*PROBLEM REQUIREMENTS:* Retype, exactly and completely, the listing that comes next, skipping its images.

*DATA SECTION:*
+ + +

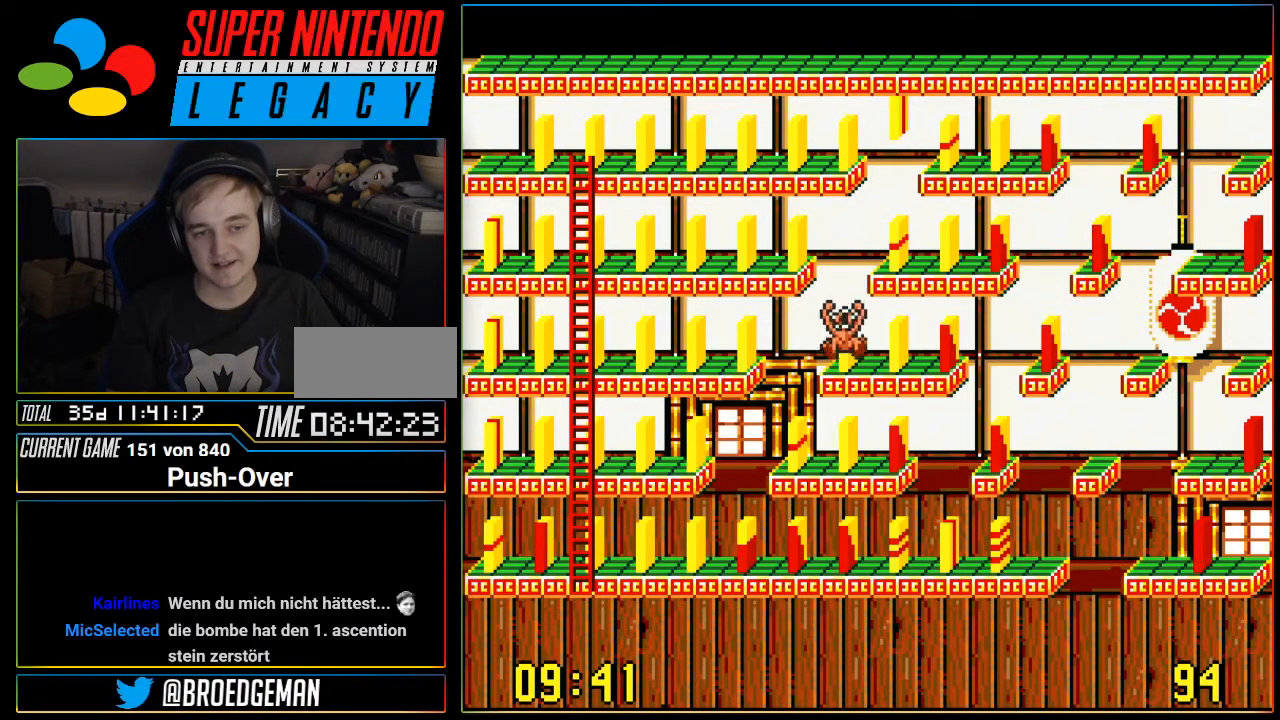
{"buttons": [], "events": [[167, "DPAD_LEFT", "up"]]}
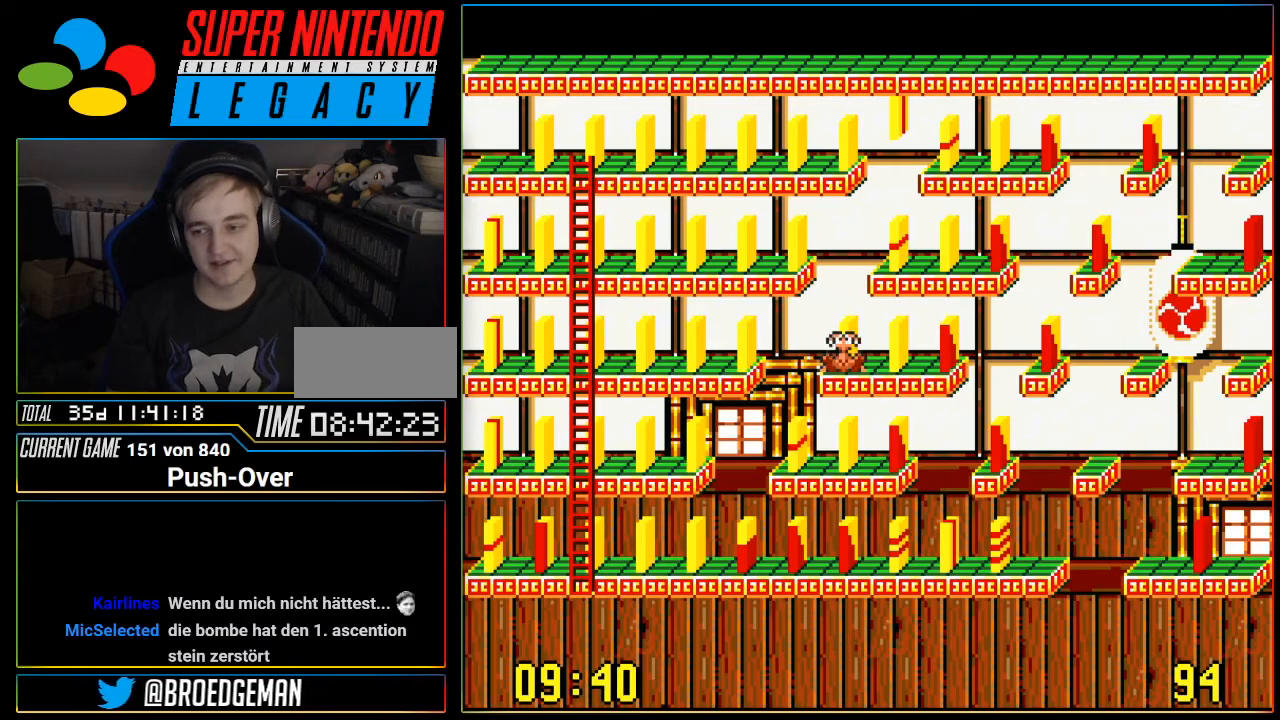
{"buttons": ["DPAD_LEFT"], "events": [[166, "DPAD_LEFT", "down"]]}
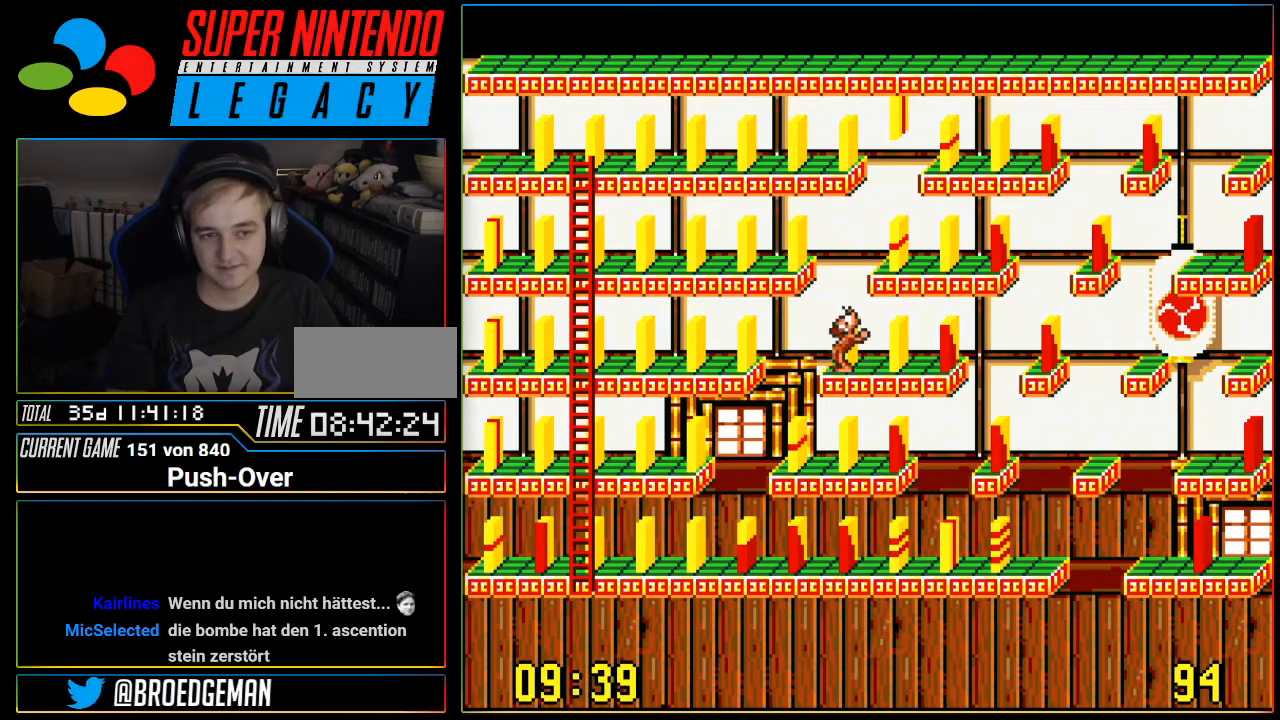
{"buttons": ["DPAD_LEFT"], "events": []}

+ + +

*YOUR RESPONSE:*
{"buttons": [], "events": [[167, "DPAD_LEFT", "up"]]}
{"buttons": ["DPAD_LEFT"], "events": [[166, "DPAD_LEFT", "down"]]}
{"buttons": ["DPAD_LEFT"], "events": []}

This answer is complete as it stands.